Accordingly, and in view of the Panel's findings below, the Panel finds that the Respondent has no rights or legitimate interests in respect of the disputed domain name.
The Complainant must show that the Respondent registered and is using the disputed domain name in bad faith (Policy, paragraph 4(a)(iii)). Paragraph 4(b) of the Policy provides circumstances that may prove bad faith under paragraph 4(a)(iii).
It is suggestive that the Respondent registered the disputed domain name in bad faith where the trademarks owned by the Complainant were registered long before the registration of the disputed domain name. The Complainant's submitted evidence, which show that the Complainant's trademark DANONE was registered and is well known in the food and beverages industry and that its trademark is well recognized publicly. It is unlikely that the Respondent did not recognize or was not familiar with the Complainant's trademark at the time of registration. See The Nasdaq Stock Market, Inc., v. H. Pouran, WIPO Case No. D2002-0770.
Paragraph 4(b)(iv) of the Policy provides that it will be considered bad faith registration and use if the Respondent, by using the domain name, has intentionally attempted to attract, for commercial gain, Internet users to the web site or other online location to which the disputed domain name is resolved to, by creating a likelihood of confusion with the Complainant's mark as to the source, sponsorship, affiliation, or endorsement of the web site or location or of a product or service on the web site or location to which the disputed domain name is resolved to.

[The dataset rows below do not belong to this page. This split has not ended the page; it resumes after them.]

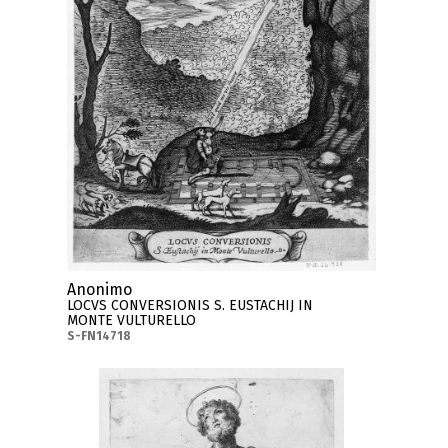
Anonimo
LOCVS CONVERSIONIS S. EUSTACHIJ IN
MONTE VULTURELLO
S-FN14718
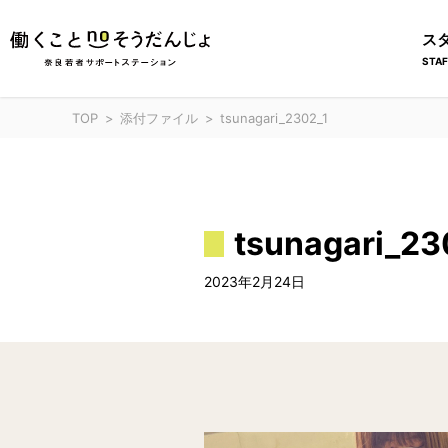
ス
STAF
TOP
添付ファイル
tsunagari_2302_1
tsunagari_23
2023年2月24日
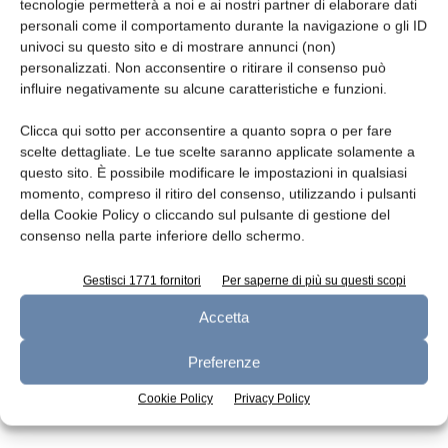
Leggi la rivista
tecnologie permetterà a noi e ai nostri partner di elaborare dati
personali come il comportamento durante la navigazione o gli ID
univoci su questo sito e di mostrare annunci (non)
personalizzati. Non acconsentire o ritirare il consenso può
influire negativamente su alcune caratteristiche e funzioni.
Clicca qui sotto per acconsentire a quanto sopra o per fare
scelte dettagliate. Le tue scelte saranno applicate solamente a
questo sito. È possibile modificare le impostazioni in qualsiasi
momento, compreso il ritiro del consenso, utilizzando i pulsanti
della Cookie Policy o cliccando sul pulsante di gestione del
n.7 - Luglio 2026
n.6 - Giugno 2026
n.5 - Maggio 2026
consenso nella parte inferiore dello schermo.
Edicola Web
Gestisci 1771 fornitori
Per saperne di più su questi scopi
Accetta
Iscriviti alla newsletter
Preferenze
Cookie Policy
Privacy Policy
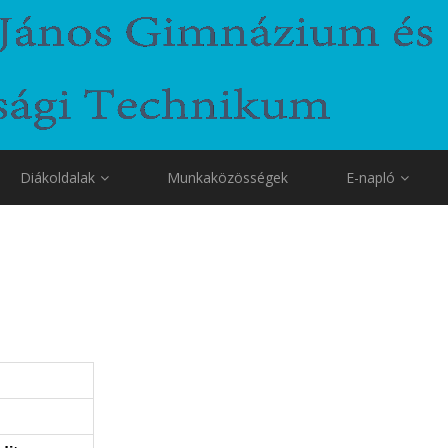
Diákoldalak
Munkaközösségek
E-napló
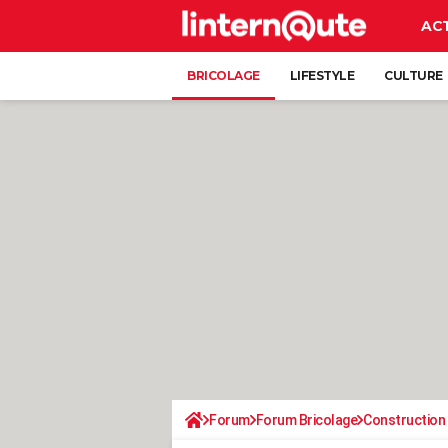
AC
BRICOLAGE
LIFESTYLE
CULTURE
Forum
Forum Bricolage
Construction 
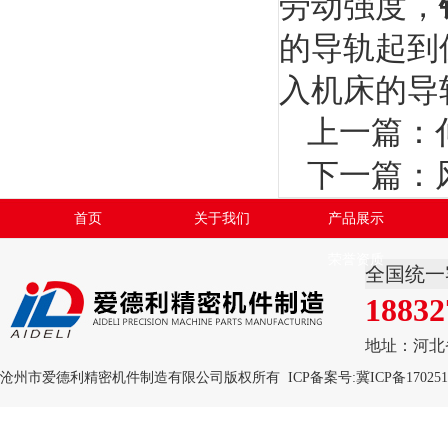
劳动强度，
的导轨起到
入机床的导
上一篇：
下一篇：
首页
关于我们
产品展示
荣誉资质
全国统一
18832
地址：河北
沧州市爱德利精密机件制造有限公司版权所有 ICP备案号:
冀ICP备170251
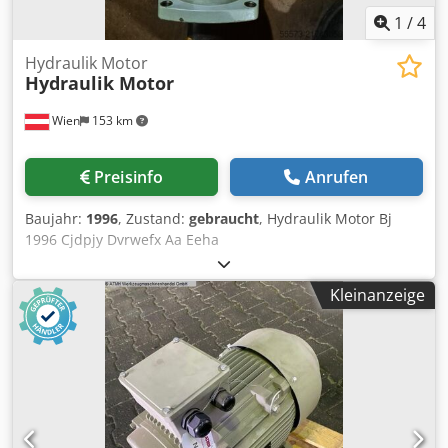
1
/
4
Hydraulik Motor
Hydraulik Motor
Wien
153 km
Preisinfo
Anrufen
Baujahr:
1996
, Zustand:
gebraucht
, Hydraulik Motor Bj
1996 Cjdpjy Dvrwefx Aa Eeha
Kleinanzeige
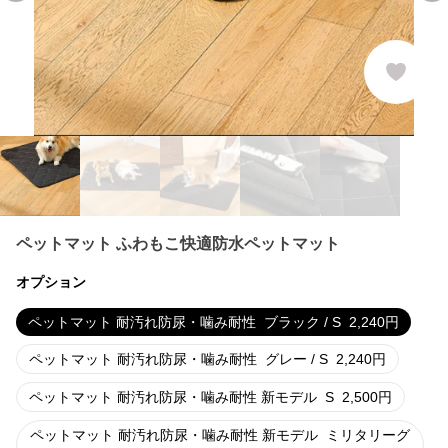
ペットマット ふわもこ快適防水ペットマット
オプション
ペットマット 耐汚れ防尿・噛み耐性
ブラック / S
2,240
円
ペットマット 耐汚れ防尿・噛み耐性
グレー / S
2,240
円
ペットマット 耐汚れ防尿・噛み耐性 新モデル
S
2,500
円
ペットマット 耐汚れ防尿・噛み耐性 新モデル
ミリタリーグ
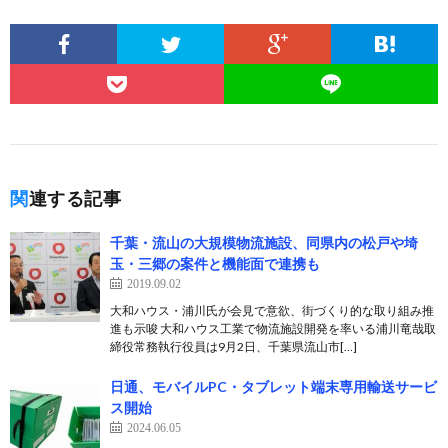
関連する記事
千葉・流山の大規模物流施設、同県内の松戸や埼
玉・三郷の案件と機能面で連携も
2019.09.02
大和ハウス・浦川氏が会見で意欲、街づくり的な取り組み推
進も示唆 大和ハウス工業で物流施設開発を率いる浦川竜哉取
締役常務執行役員は9月2日、千葉県流山市[…]
日通、モバイルPC・タブレット端末専用輸送サービ
ス開始
2024.06.05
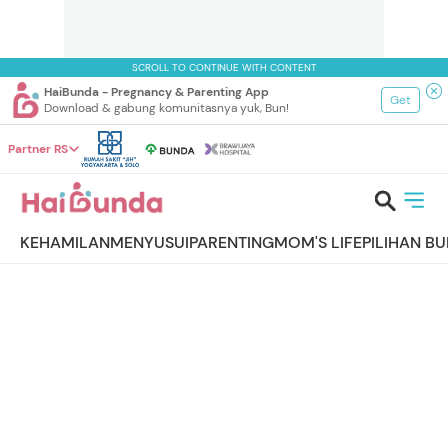
SCROLL TO CONTINUE WITH CONTENT
HaiBunda - Pregnancy & Parenting App
Get
Download & gabung komunitasnya yuk, Bun!
Partner RS
KEHAMILAN
MENYUSUI
PARENTING
MOM'S LIFE
PILIHAN B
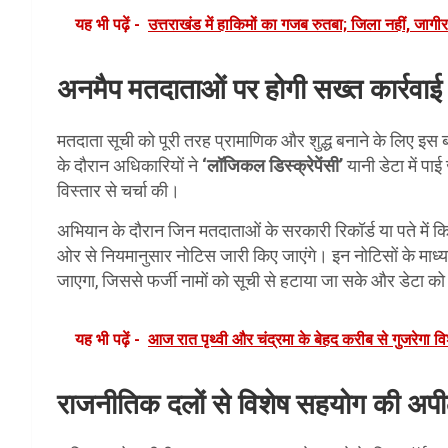
यह भी पढ़ें -
उत्तराखंड में हाकिमों का गजब रुतबा; जिला नहीं, जागी
अनमैप मतदाताओं पर होगी सख्त कार्रवाई
मतदाता सूची को पूरी तरह प्रामाणिक और शुद्ध बनाने के लिए इस ब
के दौरान अधिकारियों ने
‘लॉजिकल डिस्क्रेपेंसी’
यानी डेटा में पा
विस्तार से चर्चा की।
अभियान के दौरान जिन मतदाताओं के सरकारी रिकॉर्ड या पते में कि
ओर से नियमानुसार नोटिस जारी किए जाएंगे। इन नोटिसों के माध्
जाएगा, जिससे फर्जी नामों को सूची से हटाया जा सके और डेटा क
यह भी पढ़ें -
आज रात पृथ्वी और चंद्रमा के बेहद करीब से गुजरेगा
राजनीतिक दलों से विशेष सहयोग की अप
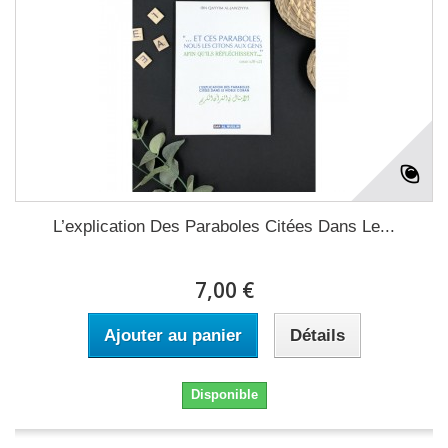
L’explication Des Paraboles Citées Dans Le...
7,00 €
Ajouter au panier
Détails
Disponible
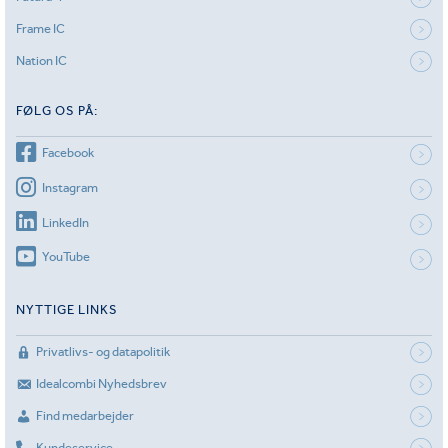
Frame IC
Nation IC
FØLG OS PÅ:
Facebook
Instagram
LinkedIn
YouTube
NYTTIGE LINKS
Privatlivs- og datapolitik
Idealcombi Nyhedsbrev
Find medarbejder
Kundeservice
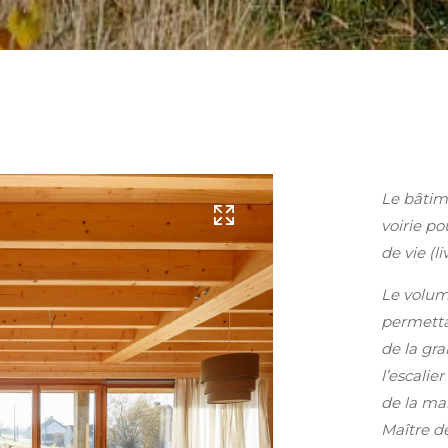
Le bâtim
voirie p
de vie (l
Le volum
permettan
de la gra
l’escalie
de la mai
Maître d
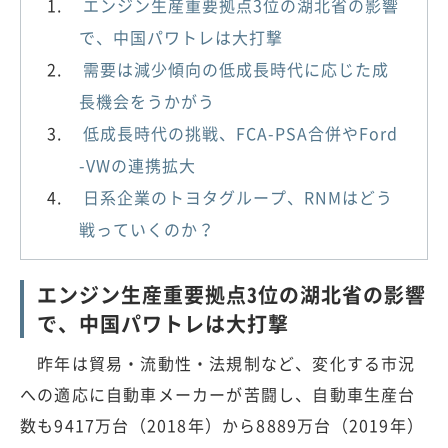
エンジン生産重要拠点3位の湖北省の影響
で、中国パワトレは大打撃
需要は減少傾向の低成長時代に応じた成
長機会をうかがう
低成長時代の挑戦、FCA-PSA合併やFord
-VWの連携拡大
日系企業のトヨタグループ、RNMはどう
戦っていくのか？
エンジン生産重要拠点3位の湖北省の影響
で、中国パワトレは大打撃
昨年は貿易・流動性・法規制など、変化する市況
への適応に自動車メーカーが苦闘し、自動車生産台
数も9417万台（2018年）から8889万台（2019年）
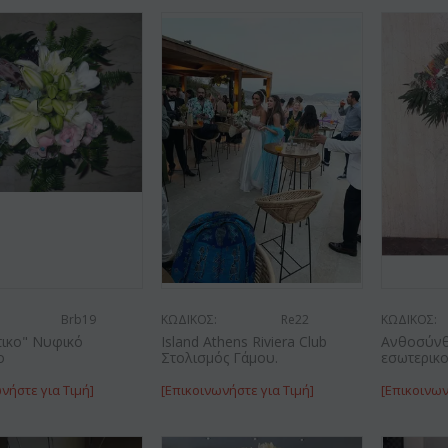
Brb19
ΚΩΔΙΚΟΣ:
Re22
ΚΩΔΙΚΟΣ:
τικο" Νυφικό
Island Athens Riviera Club
Ανθοσύνθ
ο
Στολισμός Γάμου.
εσωτερικ
νήστε για Τιμή]
[Επικοινωνήστε για Τιμή]
[Επικοινων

The use of the disputed domain name as a landing/parking page where Internet users can click on various sponsored links some of which direct the users to web sites offering services and goods not affiliated with the Complainant amounts to bad faith use of the disputed domain name. Such use is an intentional attempt to attract, for commercial gain, Internet users to the Respondent's web site by creating a likelihood of confusion with the Complainant's DANONE trademark. See Chinmoy Kumar Ghose v. ICDSoft.com and Maria Sliwa, WIPO Case No. D2003-0248; Lexicon Marketing Operating Luxembourg S.A.R.L v. Ingles Total S.A. de C.V., WIPO Case No. D2006-0200 and F. Hoffman-La Roche AG v. Softech Ltd., DNS Administrator (barry2), WIPO Case No. D2007-1706.
On October 31, 2008, November 10, 2008 and November 14, 2008, the Complainant's counsel sent a cease and desist letter and two reminders to the Respondent. The Respondent failed to answer. The Respondent's failure to answer these letters is further indication in this particular case of bad faith registration and use of the disputed domain name. See RRI Financial, Inc v. Ray Chen, WIPO Case No. D2001-1242.
Accordingly, having regard to the circumstances of this particular case, the Panel finds that the Complainant has met its burden under paragraph 4(a)(iii) of the Policy.
It is therefore the finding of the Panel that the Respondent registered and is using the disputed domain name in bad faith.
For all the foregoing reasons, in accordance with paragraphs 4(i) of the Policy and 15 of the Rules, the Panel orders that the disputed domain name <blogdanone.com> be transferred to the Complainant.